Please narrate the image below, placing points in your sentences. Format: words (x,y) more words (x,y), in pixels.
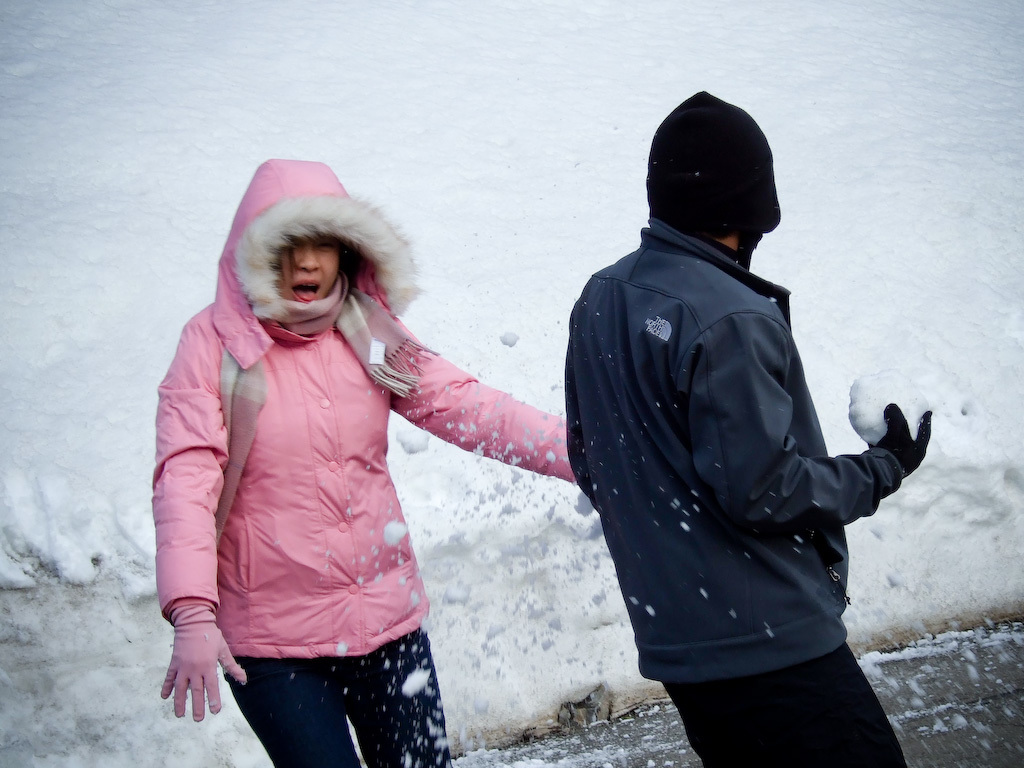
In the center of the image (681,295) we can see a man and a lady (293,633) standing. In the background (154,177) there is snow (93,449).
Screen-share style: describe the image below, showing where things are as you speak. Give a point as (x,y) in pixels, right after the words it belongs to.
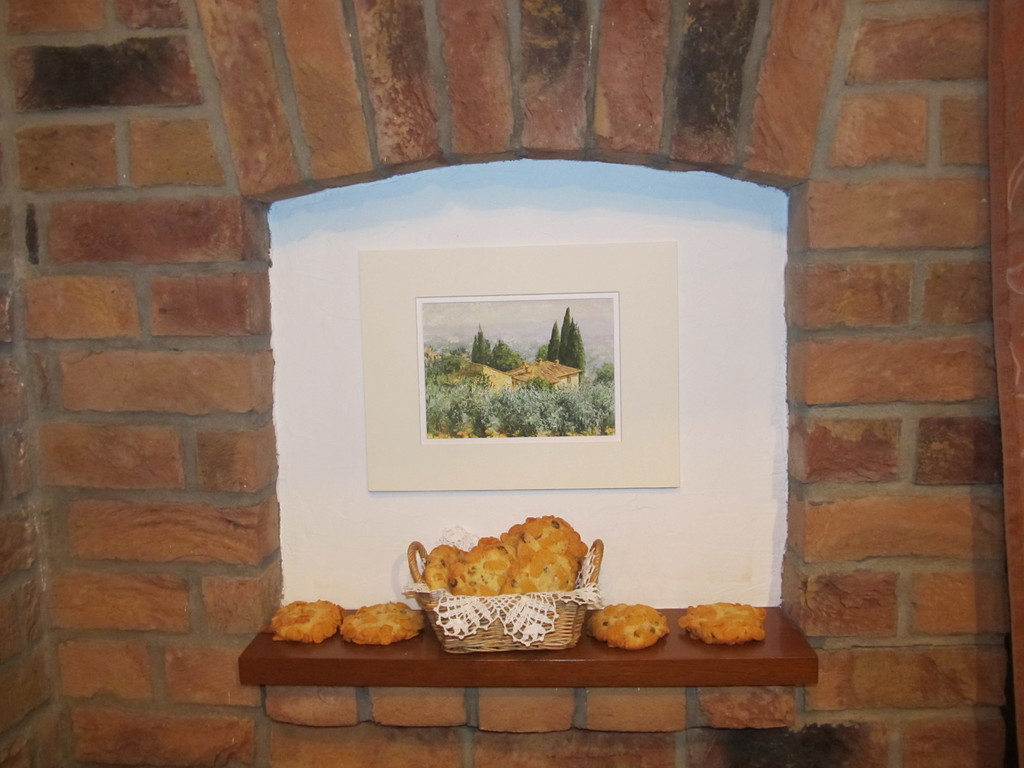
This image is taken indoors. In this image there is a wall (624,81) with a picture frame (499,341) on it and there is a shelf (670,684). On the shelf (591,651) there is a basket (482,631) with a few cookies (474,572).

- REQUIRED WORK -
Please restate the data word for word, leaving out any picture it holds.

- YOUR RESPONSE -
Please narrate the image below, placing points in your sentences. Format: words (x,y) more words (x,y), in pixels.
In the center of the image (681,295) we can see a man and a lady (293,633) standing. In the background (154,177) there is snow (93,449).
Screen-share style: describe the image below, showing where things are as you speak. Give a point as (x,y) in pixels, right after the words it belongs to.
This image is taken indoors. In this image there is a wall (624,81) with a picture frame (499,341) on it and there is a shelf (670,684). On the shelf (591,651) there is a basket (482,631) with a few cookies (474,572).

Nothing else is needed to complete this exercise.